[Opening Dataset extract section]

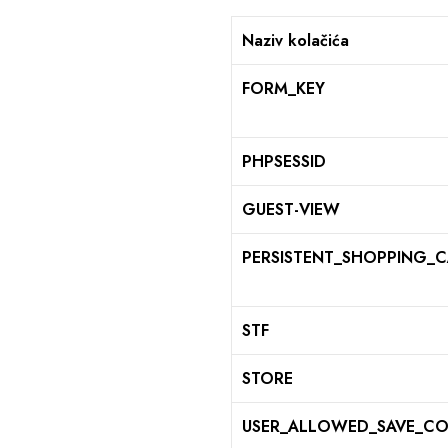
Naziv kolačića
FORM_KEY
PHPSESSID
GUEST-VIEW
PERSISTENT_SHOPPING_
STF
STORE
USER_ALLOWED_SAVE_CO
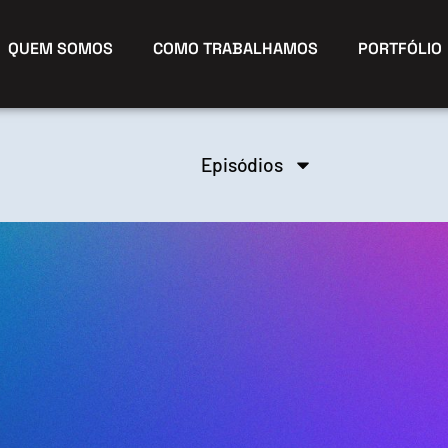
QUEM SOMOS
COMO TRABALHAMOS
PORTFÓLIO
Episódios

[Closing Dataset extract section]

Prompt
Transcribe only the lines from the one holding "USER_ALLOWED_SAVE_CO" through the last line of the listing above, inclusive, and do not include the pictures.

Answer
USER_ALLOWED_SAVE_CO
QUEM SOMOS
COMO TRABALHAMOS
PORTFÓLIO
Episódios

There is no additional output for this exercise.